Suggest categories, tags, and entities from post content using either a natural-language API or vector embeddings against the existing taxonomy.
How it works
Content tagging — the original ClassifAI feature, originally built around IBM Watson — analyses the body of a post and proposes terms across the standard WordPress taxonomies. There are two distinct strategies behind the same UI. The Watson NLU strategy returns a structured set of categories, keywords, concepts, and entities, which ClassifAI maps to dedicated taxonomies it registers (Watson Categories, Watson Keywords, Watson Concepts, Watson Entities). The embeddings strategy turns the post into a vector and compares it against the embeddings of every existing term in the taxonomies you have selected, returning the closest matches as suggestions; the model can only ever propose terms that already exist on the site, which is what most editorial teams actually want.

Configuration
- Which taxonomies are in scope for tagging suggestions.

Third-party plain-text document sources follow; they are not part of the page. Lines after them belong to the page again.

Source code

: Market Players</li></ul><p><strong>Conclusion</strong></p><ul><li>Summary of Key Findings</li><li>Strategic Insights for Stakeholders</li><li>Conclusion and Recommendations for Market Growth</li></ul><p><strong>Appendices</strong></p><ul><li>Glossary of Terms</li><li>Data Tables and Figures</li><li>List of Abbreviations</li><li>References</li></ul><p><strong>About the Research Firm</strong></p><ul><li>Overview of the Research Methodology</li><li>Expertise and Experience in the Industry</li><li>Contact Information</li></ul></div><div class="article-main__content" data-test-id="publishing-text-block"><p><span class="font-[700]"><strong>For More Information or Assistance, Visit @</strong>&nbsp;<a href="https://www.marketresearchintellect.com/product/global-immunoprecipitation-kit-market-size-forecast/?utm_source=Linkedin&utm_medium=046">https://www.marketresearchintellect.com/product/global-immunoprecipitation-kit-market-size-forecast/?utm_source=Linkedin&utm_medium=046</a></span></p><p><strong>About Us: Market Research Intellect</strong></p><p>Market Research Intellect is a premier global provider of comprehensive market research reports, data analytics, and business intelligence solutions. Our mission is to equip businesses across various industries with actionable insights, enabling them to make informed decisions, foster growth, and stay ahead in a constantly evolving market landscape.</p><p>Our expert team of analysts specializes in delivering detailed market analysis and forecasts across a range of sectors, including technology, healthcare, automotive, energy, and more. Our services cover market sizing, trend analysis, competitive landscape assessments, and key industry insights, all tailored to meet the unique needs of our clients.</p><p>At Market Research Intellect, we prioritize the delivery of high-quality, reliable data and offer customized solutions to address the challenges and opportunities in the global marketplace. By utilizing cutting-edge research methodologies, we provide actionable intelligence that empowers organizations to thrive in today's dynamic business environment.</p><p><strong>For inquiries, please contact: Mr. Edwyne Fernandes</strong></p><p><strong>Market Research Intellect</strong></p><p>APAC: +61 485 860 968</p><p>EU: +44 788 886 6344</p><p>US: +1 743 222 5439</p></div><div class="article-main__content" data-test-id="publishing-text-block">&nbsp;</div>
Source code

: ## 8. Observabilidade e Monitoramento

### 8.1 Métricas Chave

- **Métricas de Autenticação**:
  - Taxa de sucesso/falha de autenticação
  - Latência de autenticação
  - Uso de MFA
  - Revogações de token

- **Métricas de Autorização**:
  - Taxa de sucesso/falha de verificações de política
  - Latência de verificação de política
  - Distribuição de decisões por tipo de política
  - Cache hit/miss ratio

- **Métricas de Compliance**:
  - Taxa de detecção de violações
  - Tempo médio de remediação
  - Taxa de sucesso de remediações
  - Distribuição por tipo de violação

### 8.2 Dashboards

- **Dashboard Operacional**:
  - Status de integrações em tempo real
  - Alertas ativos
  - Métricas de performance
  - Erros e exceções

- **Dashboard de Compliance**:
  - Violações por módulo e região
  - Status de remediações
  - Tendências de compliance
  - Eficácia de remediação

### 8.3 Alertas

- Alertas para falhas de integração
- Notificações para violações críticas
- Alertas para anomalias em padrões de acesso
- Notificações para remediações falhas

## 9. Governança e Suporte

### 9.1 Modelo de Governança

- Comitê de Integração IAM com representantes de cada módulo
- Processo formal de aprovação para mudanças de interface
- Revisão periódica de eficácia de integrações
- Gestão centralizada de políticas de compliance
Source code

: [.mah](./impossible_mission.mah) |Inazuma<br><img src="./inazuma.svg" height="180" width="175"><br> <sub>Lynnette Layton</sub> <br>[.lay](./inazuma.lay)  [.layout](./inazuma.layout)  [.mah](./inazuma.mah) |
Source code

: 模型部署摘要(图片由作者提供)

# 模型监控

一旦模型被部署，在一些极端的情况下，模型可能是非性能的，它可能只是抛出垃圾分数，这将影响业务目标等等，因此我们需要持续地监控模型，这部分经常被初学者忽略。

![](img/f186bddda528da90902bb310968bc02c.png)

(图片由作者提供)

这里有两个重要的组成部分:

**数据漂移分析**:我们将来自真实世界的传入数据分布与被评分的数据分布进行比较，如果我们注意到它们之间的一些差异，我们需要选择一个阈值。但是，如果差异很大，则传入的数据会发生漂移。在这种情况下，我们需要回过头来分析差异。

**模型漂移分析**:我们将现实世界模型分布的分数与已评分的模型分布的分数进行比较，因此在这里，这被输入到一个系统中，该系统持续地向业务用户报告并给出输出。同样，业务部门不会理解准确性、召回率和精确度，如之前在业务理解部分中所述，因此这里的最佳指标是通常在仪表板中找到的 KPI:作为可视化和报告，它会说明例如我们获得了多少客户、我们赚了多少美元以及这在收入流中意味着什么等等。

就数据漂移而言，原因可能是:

- Confidence threshold for auto-applied terms (anything below is held for editorial review).
- Provider and model selection.
- Allowed roles and an allowed-users list for granular access control.
Providers
- IBM Watson Natural Language Understanding
- OpenAI Embeddings
- Azure OpenAI Embeddings
- Ollama Embeddings (locally hosted)
Use cases
- Newsrooms with sprawling tag taxonomies that need consistent classification across many writers.
- Editorial archives where retroactive classification is otherwise prohibitively manual.
- Sites using ElasticPress or facets that depend on accurate, consistent taxonomy terms.